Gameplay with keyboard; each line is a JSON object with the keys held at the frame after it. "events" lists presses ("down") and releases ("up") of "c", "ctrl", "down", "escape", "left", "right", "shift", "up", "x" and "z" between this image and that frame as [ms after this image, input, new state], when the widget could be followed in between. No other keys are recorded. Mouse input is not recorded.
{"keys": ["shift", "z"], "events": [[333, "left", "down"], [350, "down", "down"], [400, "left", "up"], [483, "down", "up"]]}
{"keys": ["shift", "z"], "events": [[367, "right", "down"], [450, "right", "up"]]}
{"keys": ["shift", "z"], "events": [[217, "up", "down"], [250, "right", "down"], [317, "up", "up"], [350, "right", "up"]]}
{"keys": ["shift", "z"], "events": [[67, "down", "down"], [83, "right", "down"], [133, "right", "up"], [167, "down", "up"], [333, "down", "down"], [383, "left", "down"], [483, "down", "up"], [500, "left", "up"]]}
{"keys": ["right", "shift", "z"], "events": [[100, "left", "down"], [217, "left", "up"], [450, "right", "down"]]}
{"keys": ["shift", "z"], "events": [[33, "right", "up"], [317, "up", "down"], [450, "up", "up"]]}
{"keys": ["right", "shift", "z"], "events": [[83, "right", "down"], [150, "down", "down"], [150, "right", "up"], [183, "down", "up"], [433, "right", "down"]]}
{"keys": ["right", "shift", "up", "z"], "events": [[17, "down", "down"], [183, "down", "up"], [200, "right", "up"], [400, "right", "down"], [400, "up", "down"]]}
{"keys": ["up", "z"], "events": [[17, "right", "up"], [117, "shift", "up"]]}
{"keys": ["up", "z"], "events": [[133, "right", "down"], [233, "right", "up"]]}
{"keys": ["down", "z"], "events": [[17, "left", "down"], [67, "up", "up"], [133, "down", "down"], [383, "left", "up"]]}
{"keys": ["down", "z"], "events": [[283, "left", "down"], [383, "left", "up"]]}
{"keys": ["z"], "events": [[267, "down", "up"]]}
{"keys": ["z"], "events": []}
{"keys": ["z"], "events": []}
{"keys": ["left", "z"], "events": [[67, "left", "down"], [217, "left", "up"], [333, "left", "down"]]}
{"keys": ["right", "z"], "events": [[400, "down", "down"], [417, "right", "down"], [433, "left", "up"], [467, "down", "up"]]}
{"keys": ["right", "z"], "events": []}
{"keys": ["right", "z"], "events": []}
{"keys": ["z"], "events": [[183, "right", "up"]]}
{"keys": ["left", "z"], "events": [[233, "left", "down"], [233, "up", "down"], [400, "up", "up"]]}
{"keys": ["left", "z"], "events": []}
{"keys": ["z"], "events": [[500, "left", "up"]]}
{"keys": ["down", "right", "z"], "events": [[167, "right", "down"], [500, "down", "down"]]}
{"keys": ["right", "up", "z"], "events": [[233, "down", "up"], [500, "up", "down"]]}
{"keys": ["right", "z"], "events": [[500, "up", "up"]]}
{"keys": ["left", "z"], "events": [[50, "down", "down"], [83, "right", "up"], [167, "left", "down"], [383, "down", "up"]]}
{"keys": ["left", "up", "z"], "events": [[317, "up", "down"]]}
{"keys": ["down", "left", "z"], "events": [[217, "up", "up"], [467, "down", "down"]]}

+ + + +

= Task prompt =
Write each line of the data down again exactly as it reads.

= Reply =
Gameplay with keyboard; each line is a JSON object with the keys held at the frame after it. "events" lists presses ("down") and releases ("up") of "c", "ctrl", "down", "escape", "left", "right", "shift", "up", "x" and "z" between this image and that frame as [ms after this image, input, new state], when the widget could be followed in between. No other keys are recorded. Mouse input is not recorded.
{"keys": ["shift", "z"], "events": [[333, "left", "down"], [350, "down", "down"], [400, "left", "up"], [483, "down", "up"]]}
{"keys": ["shift", "z"], "events": [[367, "right", "down"], [450, "right", "up"]]}
{"keys": ["shift", "z"], "events": [[217, "up", "down"], [250, "right", "down"], [317, "up", "up"], [350, "right", "up"]]}
{"keys": ["shift", "z"], "events": [[67, "down", "down"], [83, "right", "down"], [133, "right", "up"], [167, "down", "up"], [333, "down", "down"], [383, "left", "down"], [483, "down", "up"], [500, "left", "up"]]}
{"keys": ["right", "shift", "z"], "events": [[100, "left", "down"], [217, "left", "up"], [450, "right", "down"]]}
{"keys": ["shift", "z"], "events": [[33, "right", "up"], [317, "up", "down"], [450, "up", "up"]]}
{"keys": ["right", "shift", "z"], "events": [[83, "right", "down"], [150, "down", "down"], [150, "right", "up"], [183, "down", "up"], [433, "right", "down"]]}
{"keys": ["right", "shift", "up", "z"], "events": [[17, "down", "down"], [183, "down", "up"], [200, "right", "up"], [400, "right", "down"], [400, "up", "down"]]}
{"keys": ["up", "z"], "events": [[17, "right", "up"], [117, "shift", "up"]]}
{"keys": ["up", "z"], "events": [[133, "right", "down"], [233, "right", "up"]]}
{"keys": ["down", "z"], "events": [[17, "left", "down"], [67, "up", "up"], [133, "down", "down"], [383, "left", "up"]]}
{"keys": ["down", "z"], "events": [[283, "left", "down"], [383, "left", "up"]]}
{"keys": ["z"], "events": [[267, "down", "up"]]}
{"keys": ["z"], "events": []}
{"keys": ["z"], "events": []}
{"keys": ["left", "z"], "events": [[67, "left", "down"], [217, "left", "up"], [333, "left", "down"]]}
{"keys": ["right", "z"], "events": [[400, "down", "down"], [417, "right", "down"], [433, "left", "up"], [467, "down", "up"]]}
{"keys": ["right", "z"], "events": []}
{"keys": ["right", "z"], "events": []}
{"keys": ["z"], "events": [[183, "right", "up"]]}
{"keys": ["left", "z"], "events": [[233, "left", "down"], [233, "up", "down"], [400, "up", "up"]]}
{"keys": ["left", "z"], "events": []}
{"keys": ["z"], "events": [[500, "left", "up"]]}
{"keys": ["down", "right", "z"], "events": [[167, "right", "down"], [500, "down", "down"]]}
{"keys": ["right", "up", "z"], "events": [[233, "down", "up"], [500, "up", "down"]]}
{"keys": ["right", "z"], "events": [[500, "up", "up"]]}
{"keys": ["left", "z"], "events": [[50, "down", "down"], [83, "right", "up"], [167, "left", "down"], [383, "down", "up"]]}
{"keys": ["left", "up", "z"], "events": [[317, "up", "down"]]}
{"keys": ["down", "left", "z"], "events": [[217, "up", "up"], [467, "down", "down"]]}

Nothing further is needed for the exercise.